| TEXTABSCHNITT |
******

THE RAIN PEOPLE
Release 27.08.1969 (US) – Bundesstart 28.11.1969
In einer Szene zwischen Shirley Knight und James Cann kann man im Hintergrund ein Kino sehen, in dem BONNIE AND CLYDE gespielt wird. Das mag noch Zufall gewesen sein, dann aber ein glücklicher. Arthur Penns Klassiker über das Gangsterpaar wird als offizielle Initialzündung für die Ära des New Hollywood gesehen, in der junge Regisseure die Konventionen unter Missachtung des restriktiven Production Codes aufbrachen. Eigentlich müsste dieser Neubeginn MICKEY ONE zugeschrieben werden, ebenfalls von Penn, aber BONNIE AND CLYDE ist schlichtweg bekannter. Francis Ford Coppola kam über Umwege von Roger Corman zu den großen Studios, war mit FINIAN’S RAINBOW erfolgreich, und rüttelt nun mit THE RAIN PEOPLE selbst am Studiosystem.

******

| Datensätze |
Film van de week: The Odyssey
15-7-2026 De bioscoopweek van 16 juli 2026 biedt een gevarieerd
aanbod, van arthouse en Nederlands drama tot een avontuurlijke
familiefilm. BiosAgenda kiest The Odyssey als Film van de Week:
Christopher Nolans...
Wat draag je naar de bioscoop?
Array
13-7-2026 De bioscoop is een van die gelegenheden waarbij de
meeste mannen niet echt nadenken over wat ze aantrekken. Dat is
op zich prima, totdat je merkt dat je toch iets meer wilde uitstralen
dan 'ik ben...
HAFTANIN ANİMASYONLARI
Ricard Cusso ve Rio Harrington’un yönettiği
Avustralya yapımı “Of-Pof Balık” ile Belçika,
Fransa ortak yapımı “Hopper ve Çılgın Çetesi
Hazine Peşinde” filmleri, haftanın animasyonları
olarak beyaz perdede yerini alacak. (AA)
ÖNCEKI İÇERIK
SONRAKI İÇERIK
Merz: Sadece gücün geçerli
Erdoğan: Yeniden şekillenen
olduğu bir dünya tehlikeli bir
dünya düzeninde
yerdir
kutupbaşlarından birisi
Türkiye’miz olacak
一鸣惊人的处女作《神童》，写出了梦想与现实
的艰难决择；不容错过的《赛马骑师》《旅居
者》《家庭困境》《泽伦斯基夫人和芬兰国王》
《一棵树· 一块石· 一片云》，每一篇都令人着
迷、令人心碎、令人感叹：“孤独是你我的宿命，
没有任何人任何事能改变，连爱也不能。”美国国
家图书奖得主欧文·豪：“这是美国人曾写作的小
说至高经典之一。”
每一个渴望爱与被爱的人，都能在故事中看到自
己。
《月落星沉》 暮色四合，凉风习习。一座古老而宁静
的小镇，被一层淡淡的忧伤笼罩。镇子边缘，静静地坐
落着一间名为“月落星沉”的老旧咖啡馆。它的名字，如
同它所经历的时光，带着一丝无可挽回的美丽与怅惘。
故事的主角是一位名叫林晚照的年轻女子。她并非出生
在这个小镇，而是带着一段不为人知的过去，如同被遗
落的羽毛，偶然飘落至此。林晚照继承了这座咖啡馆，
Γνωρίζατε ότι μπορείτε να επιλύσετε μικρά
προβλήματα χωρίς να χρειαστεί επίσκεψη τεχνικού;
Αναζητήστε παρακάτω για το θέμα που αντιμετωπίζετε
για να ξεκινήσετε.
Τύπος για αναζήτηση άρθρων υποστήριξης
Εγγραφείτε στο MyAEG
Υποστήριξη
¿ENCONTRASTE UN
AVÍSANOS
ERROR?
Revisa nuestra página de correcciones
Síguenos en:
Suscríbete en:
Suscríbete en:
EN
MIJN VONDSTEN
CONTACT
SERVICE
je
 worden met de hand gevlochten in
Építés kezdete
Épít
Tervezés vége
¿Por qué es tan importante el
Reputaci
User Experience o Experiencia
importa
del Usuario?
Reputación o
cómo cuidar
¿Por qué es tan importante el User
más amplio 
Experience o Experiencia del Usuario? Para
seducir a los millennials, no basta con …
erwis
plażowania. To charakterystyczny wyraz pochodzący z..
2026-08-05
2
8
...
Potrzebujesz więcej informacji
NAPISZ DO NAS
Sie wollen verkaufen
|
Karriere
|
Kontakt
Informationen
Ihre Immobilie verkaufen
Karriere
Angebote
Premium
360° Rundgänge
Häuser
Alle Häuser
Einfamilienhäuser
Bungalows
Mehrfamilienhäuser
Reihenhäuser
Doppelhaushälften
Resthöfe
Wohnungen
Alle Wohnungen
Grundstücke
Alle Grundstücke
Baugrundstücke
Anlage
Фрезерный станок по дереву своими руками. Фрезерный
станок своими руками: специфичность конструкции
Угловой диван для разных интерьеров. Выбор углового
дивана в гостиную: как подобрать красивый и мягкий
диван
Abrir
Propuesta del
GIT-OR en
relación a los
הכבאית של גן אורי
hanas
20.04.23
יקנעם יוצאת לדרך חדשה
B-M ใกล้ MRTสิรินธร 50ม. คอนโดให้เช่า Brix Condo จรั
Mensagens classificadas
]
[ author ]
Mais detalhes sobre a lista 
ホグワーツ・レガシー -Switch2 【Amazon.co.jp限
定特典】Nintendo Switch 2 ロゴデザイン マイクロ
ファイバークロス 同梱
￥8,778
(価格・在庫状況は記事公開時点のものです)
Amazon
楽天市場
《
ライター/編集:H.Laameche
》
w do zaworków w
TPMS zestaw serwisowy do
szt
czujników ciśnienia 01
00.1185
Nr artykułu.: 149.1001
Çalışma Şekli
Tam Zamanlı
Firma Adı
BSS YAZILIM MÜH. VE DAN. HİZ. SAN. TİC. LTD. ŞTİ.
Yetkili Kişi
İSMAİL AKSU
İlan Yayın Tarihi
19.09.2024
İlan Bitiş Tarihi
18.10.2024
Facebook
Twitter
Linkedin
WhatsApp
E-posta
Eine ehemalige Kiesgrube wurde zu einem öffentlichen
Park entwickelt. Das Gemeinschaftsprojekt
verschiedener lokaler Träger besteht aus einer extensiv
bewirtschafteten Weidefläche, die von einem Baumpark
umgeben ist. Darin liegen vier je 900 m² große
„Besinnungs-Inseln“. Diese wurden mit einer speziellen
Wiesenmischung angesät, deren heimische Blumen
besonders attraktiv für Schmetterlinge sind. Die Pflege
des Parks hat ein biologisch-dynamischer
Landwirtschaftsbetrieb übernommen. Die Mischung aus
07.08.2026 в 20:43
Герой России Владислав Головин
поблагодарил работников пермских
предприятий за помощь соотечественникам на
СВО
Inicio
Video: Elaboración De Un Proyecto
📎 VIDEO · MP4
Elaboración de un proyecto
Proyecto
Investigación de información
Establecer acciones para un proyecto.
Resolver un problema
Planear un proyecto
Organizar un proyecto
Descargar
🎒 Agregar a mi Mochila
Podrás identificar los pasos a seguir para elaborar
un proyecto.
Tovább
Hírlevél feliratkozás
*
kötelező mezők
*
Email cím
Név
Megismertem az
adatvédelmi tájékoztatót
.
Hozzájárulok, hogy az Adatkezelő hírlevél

******

| ARBEITSAUFTRAG |
Welcher Film läuft laut dem Textabschnitt über THE RAIN PEOPLE in dem Kino, das im Hintergrund einer Szene zwischen Shirley Knight und James Cann zu sehen ist?

| FERTIGE LÖSUNG |
BONNIE AND CLYDE.